**** EXCERPTED TEXT ****
# PE - Civil (California and Illinois)



## utoots21 (Feb 11, 2009)

I like to be in a hurry to move forward with my career. Given that I only have 1.5 years of experience it will be a long time waiting to take the PE Exam. All of my co-workers, classmates, friends are currently studying for the exam. Unfortunately, the requirement in illinois is 4 years of experience before you can even apply. That's why I plan to take the PE Civil portion in California next year and transferring it over to Illinois once I get 3 years, 9 months (Yes I read the laws) of experience.

Considering the bureaucracy in California and Illinois, am I delusional to coughup $500-$700 (cost of application including plane tickets and hotel) versus $100 Illinois application just so I could take the test earlier?

One more question, since I am an out of towner to California laws, I was wondering if I can just take the 8-hour Civil exam in California without taking the 5 hour seismic/surveying portion, and somehow transfer that to Illinois (which does not care about seismis/surveying, however, does care about licensure from other states).

BTW, I'm new to this board. I would just like your honest opinion in my plan.


----------



## McEngr (Feb 11, 2009)

Unfortunately, you can't have your cake and eat it. You'll have to pass all of them. Life could hand you a lot of unexpected things. It may not hurt to just go for it in case you ever need it.


----------



## snickerd3 (Feb 11, 2009)

utoots21 said:


> I like to be in a hurry to move forward with my career. Given that I only have 1.5 years of experience it will be a long time waiting to take the PE Exam. All of my co-workers, classmates, friends are currently studying for the exam. Unfortunately, the requirement in illinois is 4 years of experience before you can even apply. That's why I plan to take the PE Civil portion in California next year and transferring it over to Illinois once I get 3 years, 9 months (Yes I read the laws) of experience.
**** EXTRACTED INFORMATION ****
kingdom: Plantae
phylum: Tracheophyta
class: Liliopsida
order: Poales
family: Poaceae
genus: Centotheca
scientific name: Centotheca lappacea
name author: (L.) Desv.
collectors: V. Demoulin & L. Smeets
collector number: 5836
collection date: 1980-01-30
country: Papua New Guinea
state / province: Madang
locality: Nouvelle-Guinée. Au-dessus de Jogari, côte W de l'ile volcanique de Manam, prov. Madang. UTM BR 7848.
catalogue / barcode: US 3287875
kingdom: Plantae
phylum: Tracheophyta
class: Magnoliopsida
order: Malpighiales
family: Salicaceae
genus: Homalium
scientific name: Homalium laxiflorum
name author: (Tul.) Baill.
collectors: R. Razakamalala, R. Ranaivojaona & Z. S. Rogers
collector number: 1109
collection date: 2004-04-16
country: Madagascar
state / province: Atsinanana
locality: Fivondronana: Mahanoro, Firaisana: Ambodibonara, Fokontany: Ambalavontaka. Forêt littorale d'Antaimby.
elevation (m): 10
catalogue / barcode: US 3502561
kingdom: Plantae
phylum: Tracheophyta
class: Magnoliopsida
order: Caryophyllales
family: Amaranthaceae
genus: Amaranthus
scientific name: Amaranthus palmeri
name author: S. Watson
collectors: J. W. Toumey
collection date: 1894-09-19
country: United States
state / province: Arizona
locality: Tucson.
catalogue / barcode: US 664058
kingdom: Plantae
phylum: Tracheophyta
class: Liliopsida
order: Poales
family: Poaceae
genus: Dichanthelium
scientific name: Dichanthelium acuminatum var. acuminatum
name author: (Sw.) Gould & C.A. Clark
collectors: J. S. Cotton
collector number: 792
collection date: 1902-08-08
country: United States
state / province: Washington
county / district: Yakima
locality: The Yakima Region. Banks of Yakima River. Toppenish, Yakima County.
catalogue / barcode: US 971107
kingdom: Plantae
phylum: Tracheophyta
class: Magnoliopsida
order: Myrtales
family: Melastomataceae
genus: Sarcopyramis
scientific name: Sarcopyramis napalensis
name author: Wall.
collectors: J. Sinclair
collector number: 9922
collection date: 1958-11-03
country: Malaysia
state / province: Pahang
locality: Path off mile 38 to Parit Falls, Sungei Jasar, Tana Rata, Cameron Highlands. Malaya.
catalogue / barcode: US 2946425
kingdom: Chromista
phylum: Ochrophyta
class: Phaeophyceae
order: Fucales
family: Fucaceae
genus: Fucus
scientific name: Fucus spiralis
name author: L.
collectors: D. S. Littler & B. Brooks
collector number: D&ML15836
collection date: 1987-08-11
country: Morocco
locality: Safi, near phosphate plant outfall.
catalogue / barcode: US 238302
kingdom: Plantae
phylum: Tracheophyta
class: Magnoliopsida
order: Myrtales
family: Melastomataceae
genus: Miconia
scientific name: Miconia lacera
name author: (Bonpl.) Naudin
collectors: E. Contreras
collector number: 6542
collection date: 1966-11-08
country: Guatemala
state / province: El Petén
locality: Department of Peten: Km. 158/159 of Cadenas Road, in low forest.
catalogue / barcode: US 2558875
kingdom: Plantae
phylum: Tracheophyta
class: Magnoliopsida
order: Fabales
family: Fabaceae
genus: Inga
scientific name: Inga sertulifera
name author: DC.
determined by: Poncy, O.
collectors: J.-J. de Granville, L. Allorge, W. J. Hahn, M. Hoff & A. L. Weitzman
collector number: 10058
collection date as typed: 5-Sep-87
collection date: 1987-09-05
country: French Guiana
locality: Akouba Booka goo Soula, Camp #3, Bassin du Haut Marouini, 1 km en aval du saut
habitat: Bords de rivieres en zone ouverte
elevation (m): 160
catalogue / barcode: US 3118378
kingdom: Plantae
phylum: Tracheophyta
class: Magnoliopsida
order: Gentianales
****
### GIVEN TASK
Update the PE exam thread between "## McEngr (Feb" and "snickerd3 (Feb 11, 2009)", inclusive, so that "cake" becomes "pie", and write out that passage.

### EXPECTED OUTPUT
## McEngr (Feb 11, 2009)

Unfortunately, you can't have your pie and eat it. You'll have to pass all of them. Life could hand you a lot of unexpected things. It may not hurt to just go for it in case you ever need it.


----------



## snickerd3 (Feb 11, 2009)